Once the object id was obtained, table name was found out with the command:
  Use DBNAME
Select object_name(OBJECT_ID)

8. I then reviewed the code of the dependent stored procedures on the table and found one update procedure among the list.

9. The code of the update procedure was similar to that shown below:
  UPDATE {table}
SET {column1} = @C1,
{column2} = @C2,
{column2} = @C3,
WHERE ID = @id

10. I then verified the indexes on the table and found that the table did not have an index on the ID column.
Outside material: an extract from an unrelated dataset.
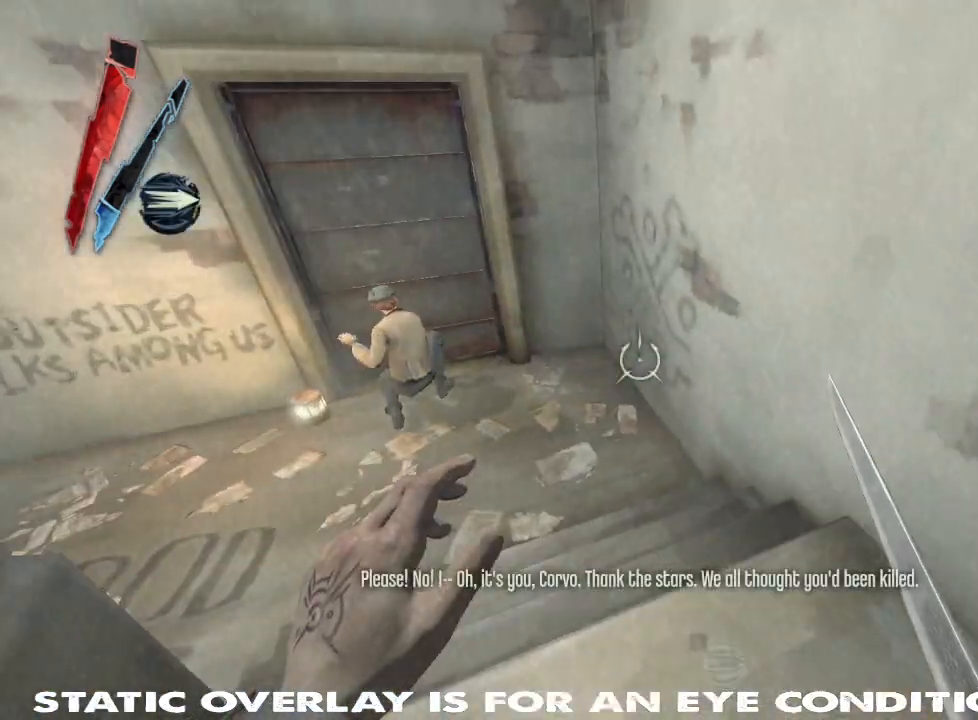
{"keys": ["a", "shift", "w"], "mouse": [], "events": [[150, "a", "down"], [300, "w", "down"], [484, "shift", "down"]]}
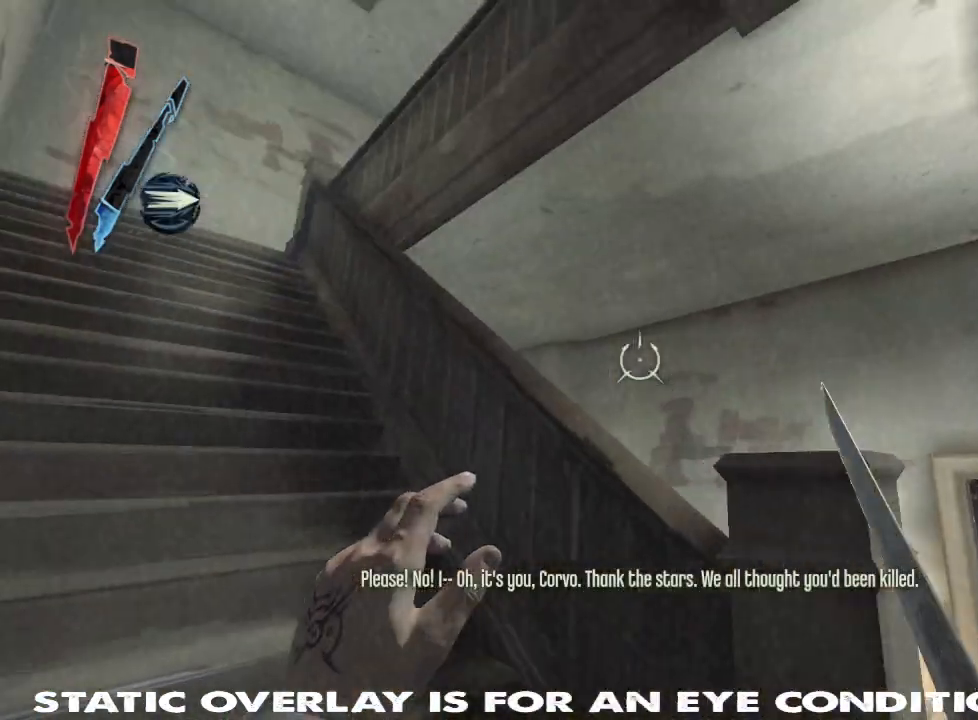
{"keys": ["a", "shift", "w"], "mouse": [], "events": []}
This was forcing the update to perform a table scan causing it to take an INTENT exclusive lock on all the pages thereby causing the deadlock in the process.

11. As there was only one non-clustered index existing on that table, I created a clustered index on the table on the ID column with this command:
  IF NOT EXISTS (SELECT name FROM sysindexes
WHERE name = 'IX_Clustered_index_column')
CREATE CLUSTERED INDEX IX_Clustered_index_column
ON dbo.TABLE(ID) ON [PRIMARY]

12. After the index creation, the intent exclusive lock was not requested on all the pages of the update statement and as a result the deadlocks got resolved.

Conclusion

On further discussion with the application team about the reason for the deadlock occurrence after the upgrade performed by them, I came to know the following:

* Before the upgrade, for every insertion, one record was inserted or updated in the table identified in the deadlock
* As part of the upgrade, the application team performed modifications to the stored procedure code such that every insertion may cause up to 10 updates in the table.

This confirmed the reason why the deadlocks started occurring after the upgrade. As the table access increased heavily due to table scans, transactions took a longer time for each update thereby causing the deadlock scenario.